> JOB
Pick out every line in the rows below that contains the word "staat", and copy each one.

----- DATASET RECORDS

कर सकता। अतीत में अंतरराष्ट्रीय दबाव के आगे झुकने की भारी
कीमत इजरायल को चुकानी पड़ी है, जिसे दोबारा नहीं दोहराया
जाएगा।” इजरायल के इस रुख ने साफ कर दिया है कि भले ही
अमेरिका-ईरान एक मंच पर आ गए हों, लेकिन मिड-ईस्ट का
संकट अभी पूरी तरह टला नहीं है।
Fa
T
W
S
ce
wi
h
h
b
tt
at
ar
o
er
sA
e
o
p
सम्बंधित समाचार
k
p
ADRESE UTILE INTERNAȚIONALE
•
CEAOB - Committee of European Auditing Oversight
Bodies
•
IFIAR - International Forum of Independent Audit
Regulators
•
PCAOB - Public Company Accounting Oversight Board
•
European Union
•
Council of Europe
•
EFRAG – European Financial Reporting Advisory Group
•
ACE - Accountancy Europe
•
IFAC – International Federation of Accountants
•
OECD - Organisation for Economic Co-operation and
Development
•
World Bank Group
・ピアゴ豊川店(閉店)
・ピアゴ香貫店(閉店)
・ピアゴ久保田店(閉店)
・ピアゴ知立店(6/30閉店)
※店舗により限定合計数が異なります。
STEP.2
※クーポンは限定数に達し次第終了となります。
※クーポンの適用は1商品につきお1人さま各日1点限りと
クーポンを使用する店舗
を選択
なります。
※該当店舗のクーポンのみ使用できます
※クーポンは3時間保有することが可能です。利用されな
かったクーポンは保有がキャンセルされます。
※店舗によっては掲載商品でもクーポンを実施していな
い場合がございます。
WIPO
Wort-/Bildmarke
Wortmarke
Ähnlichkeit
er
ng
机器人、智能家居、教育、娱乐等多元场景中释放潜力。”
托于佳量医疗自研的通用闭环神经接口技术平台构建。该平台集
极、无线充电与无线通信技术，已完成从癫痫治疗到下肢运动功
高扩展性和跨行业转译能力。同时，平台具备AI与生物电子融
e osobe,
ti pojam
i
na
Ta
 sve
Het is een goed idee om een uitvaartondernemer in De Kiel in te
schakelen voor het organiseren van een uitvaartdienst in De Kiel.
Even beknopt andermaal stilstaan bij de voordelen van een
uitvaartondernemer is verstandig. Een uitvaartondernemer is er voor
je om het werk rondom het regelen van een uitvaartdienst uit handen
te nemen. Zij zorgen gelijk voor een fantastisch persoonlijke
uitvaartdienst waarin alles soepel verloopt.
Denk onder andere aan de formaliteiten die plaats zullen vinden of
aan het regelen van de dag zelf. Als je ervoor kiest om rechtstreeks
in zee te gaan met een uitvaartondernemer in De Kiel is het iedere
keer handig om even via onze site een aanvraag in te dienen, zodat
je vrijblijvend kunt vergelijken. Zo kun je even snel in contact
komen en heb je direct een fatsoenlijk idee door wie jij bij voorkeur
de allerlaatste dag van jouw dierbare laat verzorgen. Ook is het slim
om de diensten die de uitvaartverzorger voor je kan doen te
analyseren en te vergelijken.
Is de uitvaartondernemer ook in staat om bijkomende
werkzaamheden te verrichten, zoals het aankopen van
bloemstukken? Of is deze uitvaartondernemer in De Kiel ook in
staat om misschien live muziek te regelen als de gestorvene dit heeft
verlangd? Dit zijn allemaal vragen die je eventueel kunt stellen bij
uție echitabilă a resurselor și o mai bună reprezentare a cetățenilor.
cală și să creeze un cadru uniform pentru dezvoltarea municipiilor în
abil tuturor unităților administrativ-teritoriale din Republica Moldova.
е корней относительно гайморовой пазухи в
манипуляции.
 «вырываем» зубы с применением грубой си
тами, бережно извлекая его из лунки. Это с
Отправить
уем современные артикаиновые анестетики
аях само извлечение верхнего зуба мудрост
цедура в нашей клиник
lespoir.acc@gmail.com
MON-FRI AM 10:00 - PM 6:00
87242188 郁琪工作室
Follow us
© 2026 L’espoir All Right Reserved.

----------

> OUTPUT OF THE TASK
Is de uitvaartondernemer ook in staat om bijkomende
staat om misschien live muziek te regelen als de gestorvene dit heeft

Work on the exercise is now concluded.